----- Document text -----
Modern audio gear and software comes loaded with meters to try and give visual indications of signal levels and a host of other information. The problem is that a lot of us don’t really understand exactly what our meters mean and what they’re trying to show us.
There are dozens of ways that understanding how to interpret meter readings can help you. To this end, we’re going to take a closer look at decibels, then examine some of the various meters, dials, gauges and indicators in more detail. This should help you understand how they all work and how they will be useful to you in your music making.
What's a decibel?
The hardest part about metering is getting to grips with exactly what a decibel is. In fact, many experienced engineers and producers struggle with the scientific definitions.
A decibel is most accurately described as a logarithmic method for measuring the magnitude of a signal relative to a given reference level. Only when we know what the reference point is does the decibel measurement take on any real meaning. As such, there are a number of different signals that can be measured using decibels, although for audio purposes we’re mainly interested in acoustic sound signals and (analogue) electronic sound signals.
Part of the reason why so many people find this confusing is that most of the time, we foolishly insist on referring to each of these different measurements simply as ‘a decibel’ and abbreviating them all to ‘dB’. What we should be doing is specifying what the reference point is.
The result of this lazy naming is that we often have to infer the reference point from the context. There are three main areas where you’ll find decibels used for audio measurements, and the context should give you a clue about which type is being used.
Probably the most common everyday use of the decibel unit is as a measurement of the level of intensity of an acoustic sound. This is more accurately termed dB(SPL) and is referenced to sound pressure level in air, where 0dB(SPL) equates to 20 micropascals (uPa). This measurement of micropascal is the lowest pressure (and therefore quietest sound) that can be perceived by the human ear.
For electrical audio signals, the most common scales used to measure level are dBu (the professional standard) and dBV (more common in consumer equipment). In the case of the dBu, it is referenced to a signal with a root mean square magnitude of 0.775 Volts (RMS is essentially a method of calculating the average magnitude of a wave with positive and negative elements), while dBV is referenced to 1V RMS.
If you’re working exclusively with professional equipment then you can just about forget that dBV exist and concentrate on dBu. The only caveat is that you should pay attention to capital letters – dBu was originally known as dBv and is occasionally still referred to in this way by Americans. The dBv unit is exactly the same as dBu. We did warn you that decibels can be confusing!
Decibel meters on hardware and in software are usually used to display dBFS or dBVU, measurements of the level of a signal relative to a defined maximum (in digital equipment this is the point just before clipping occurs, whereas in analogue equipment it refers to the highest level before the signal starts to degrade). In digital equipment, 0dBFS is the highest possible signal level. Attempting to push a signal beyond this level will instantly result in the waveform becoming squared off at the peaks. On professional audio equipment, 0dBFS is usually set at +4dBu.
-----
### What you will do
(a) According to the text on audio meters, what reference signal is dBu measured against?
(b) Reproduce the part of the text on audio meters from "What's a decibel?" up to and including "the scientific definitions.".
The data after this text is not needed.
----- Supplied entries -----
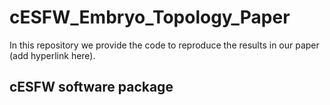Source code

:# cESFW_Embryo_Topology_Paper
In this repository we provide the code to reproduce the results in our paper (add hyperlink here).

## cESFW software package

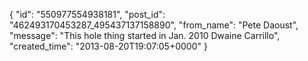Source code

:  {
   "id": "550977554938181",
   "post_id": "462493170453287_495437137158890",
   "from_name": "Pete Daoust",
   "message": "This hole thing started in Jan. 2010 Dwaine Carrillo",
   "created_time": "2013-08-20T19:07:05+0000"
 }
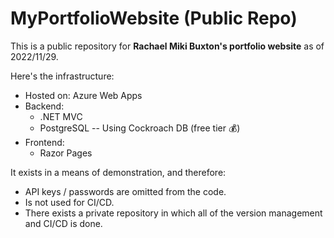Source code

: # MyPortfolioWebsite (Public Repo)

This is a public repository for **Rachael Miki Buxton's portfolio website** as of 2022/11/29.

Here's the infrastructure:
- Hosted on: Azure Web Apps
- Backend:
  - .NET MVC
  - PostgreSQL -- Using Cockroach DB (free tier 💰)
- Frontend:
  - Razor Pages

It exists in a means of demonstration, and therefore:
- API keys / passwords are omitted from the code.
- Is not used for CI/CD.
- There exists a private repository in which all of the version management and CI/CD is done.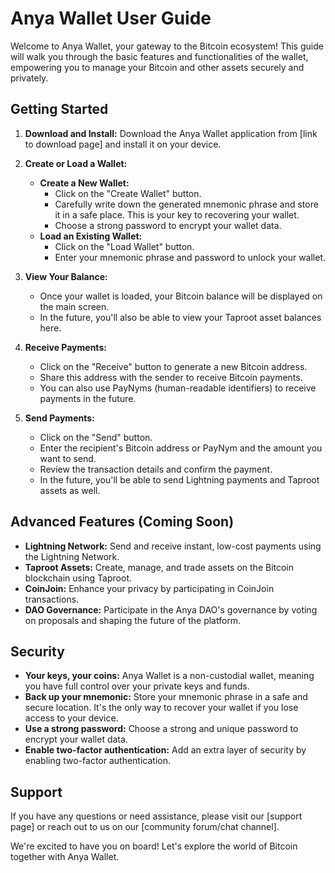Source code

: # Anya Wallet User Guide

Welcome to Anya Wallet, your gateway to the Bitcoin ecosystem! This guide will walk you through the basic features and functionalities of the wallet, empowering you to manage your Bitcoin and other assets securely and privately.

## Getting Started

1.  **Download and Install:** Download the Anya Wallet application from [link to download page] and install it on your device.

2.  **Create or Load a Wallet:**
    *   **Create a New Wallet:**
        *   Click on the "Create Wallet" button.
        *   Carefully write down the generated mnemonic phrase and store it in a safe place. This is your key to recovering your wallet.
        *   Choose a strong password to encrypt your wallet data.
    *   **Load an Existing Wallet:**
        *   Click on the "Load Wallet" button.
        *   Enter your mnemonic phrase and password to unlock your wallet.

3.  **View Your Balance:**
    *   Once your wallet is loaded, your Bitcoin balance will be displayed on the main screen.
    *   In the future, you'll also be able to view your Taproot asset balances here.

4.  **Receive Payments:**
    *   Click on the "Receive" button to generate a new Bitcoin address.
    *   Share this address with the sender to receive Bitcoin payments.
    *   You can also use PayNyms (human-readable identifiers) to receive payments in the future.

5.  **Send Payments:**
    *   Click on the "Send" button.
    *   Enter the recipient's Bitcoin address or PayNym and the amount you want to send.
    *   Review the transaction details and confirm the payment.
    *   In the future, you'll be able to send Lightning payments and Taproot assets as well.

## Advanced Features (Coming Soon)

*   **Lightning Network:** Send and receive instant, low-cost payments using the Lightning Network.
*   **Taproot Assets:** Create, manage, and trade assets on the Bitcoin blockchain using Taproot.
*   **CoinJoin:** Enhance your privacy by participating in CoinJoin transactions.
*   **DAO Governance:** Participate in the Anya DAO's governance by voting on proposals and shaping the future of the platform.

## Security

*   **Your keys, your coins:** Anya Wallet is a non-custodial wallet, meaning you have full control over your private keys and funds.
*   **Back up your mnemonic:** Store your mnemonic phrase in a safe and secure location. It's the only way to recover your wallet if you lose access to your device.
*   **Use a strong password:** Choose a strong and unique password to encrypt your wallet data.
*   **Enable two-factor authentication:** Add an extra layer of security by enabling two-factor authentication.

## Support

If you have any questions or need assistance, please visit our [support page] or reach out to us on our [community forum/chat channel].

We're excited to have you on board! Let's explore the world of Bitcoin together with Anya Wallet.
-----
----- Supplied entries -----
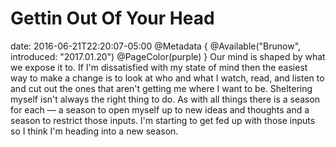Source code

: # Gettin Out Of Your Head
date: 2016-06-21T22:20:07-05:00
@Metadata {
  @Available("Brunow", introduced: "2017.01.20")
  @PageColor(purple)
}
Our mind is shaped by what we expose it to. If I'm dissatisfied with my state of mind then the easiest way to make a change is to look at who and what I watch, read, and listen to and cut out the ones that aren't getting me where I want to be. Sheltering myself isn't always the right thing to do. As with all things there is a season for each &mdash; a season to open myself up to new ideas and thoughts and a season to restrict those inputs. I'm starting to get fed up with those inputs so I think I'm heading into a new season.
-----
### Solutions to the tasks
(a) A signal with a root mean square magnitude of 0.775 volts.

(b)
What's a decibel?
The hardest part about metering is getting to grips with exactly what a decibel is. In fact, many experienced engineers and producers struggle with the scientific definitions.